#### [Problem to solve]
Search the material for the string "down", then return every line where it is found.

#### [Source material]
++++++++++
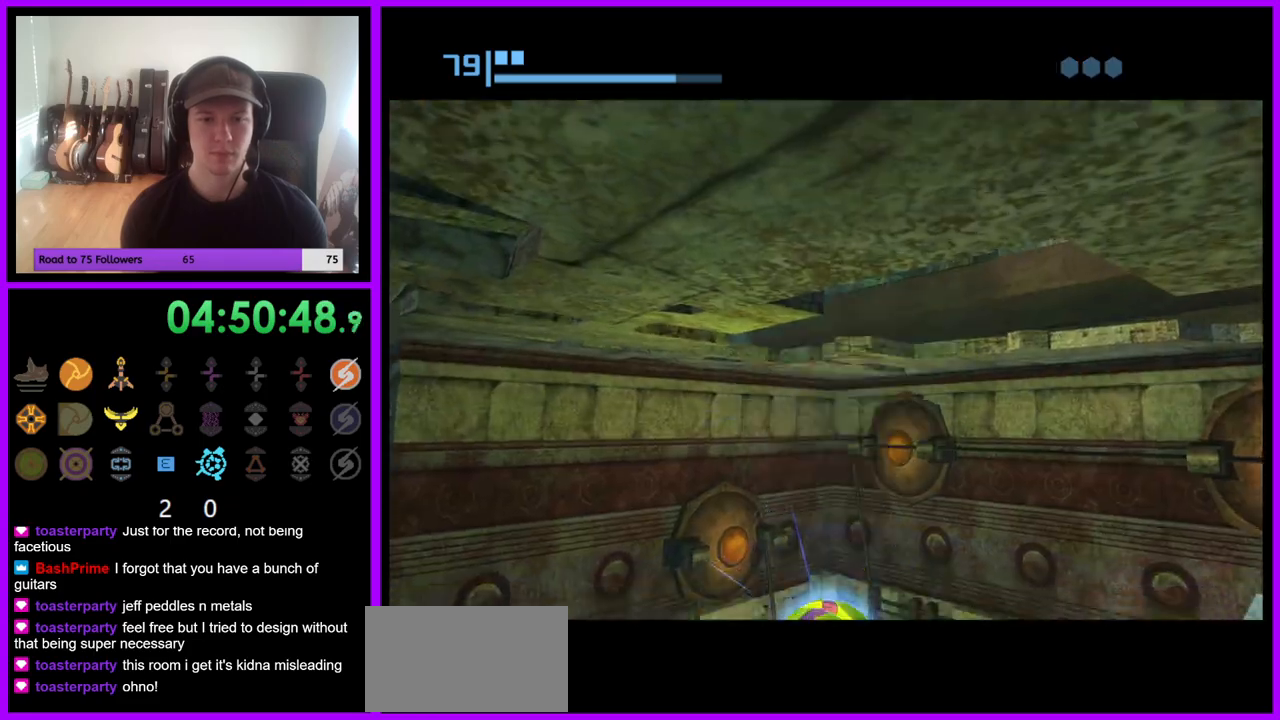
{"dt_ms": 500, "buttons": [], "left_stick": "center", "right_stick": "center", "events": []}
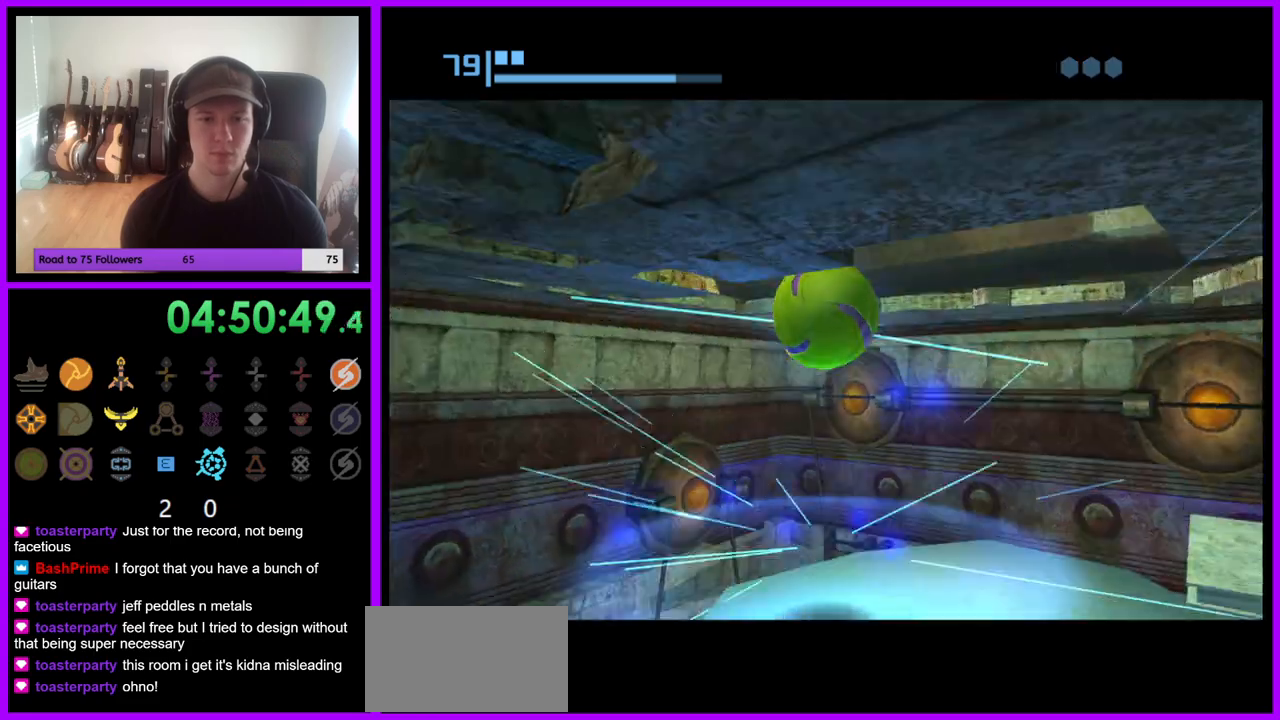
{"dt_ms": 1000, "buttons": [], "left_stick": "center", "right_stick": "center", "events": [[67, "left_stick", "up-left"], [267, "X", "down"], [400, "X", "up"], [483, "left_stick", "up"], [933, "left_stick", "center"]]}
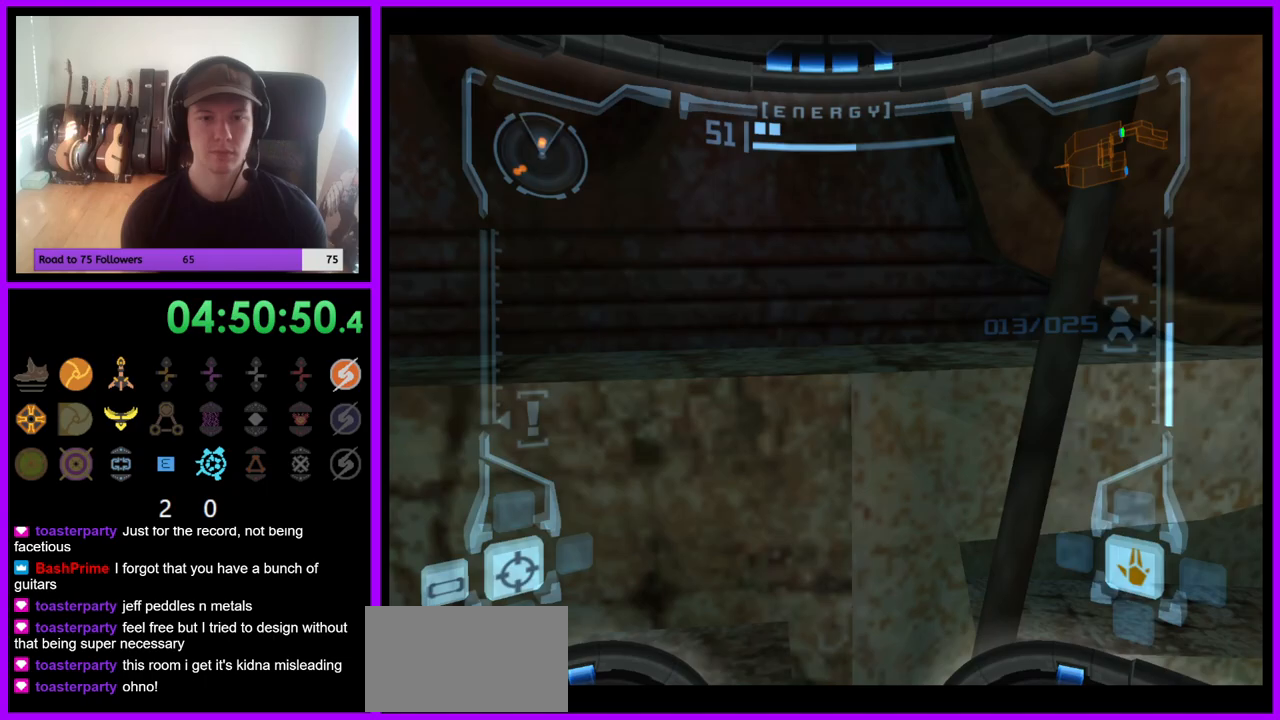
{"dt_ms": 500, "buttons": ["L1"], "left_stick": "up-left", "right_stick": "center", "events": [[17, "left_stick", "down"], [83, "L1", "down"], [167, "left_stick", "center"], [333, "left_stick", "up-left"]]}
++++++++++
#### [Answer to the exercise]
{"dt_ms": 1000, "buttons": [], "left_stick": "center", "right_stick": "center", "events": [[67, "left_stick", "up-left"], [267, "X", "down"], [400, "X", "up"], [483, "left_stick", "up"], [933, "left_stick", "center"]]}
{"dt_ms": 500, "buttons": ["L1"], "left_stick": "up-left", "right_stick": "center", "events": [[17, "left_stick", "down"], [83, "L1", "down"], [167, "left_stick", "center"], [333, "left_stick", "up-left"]]}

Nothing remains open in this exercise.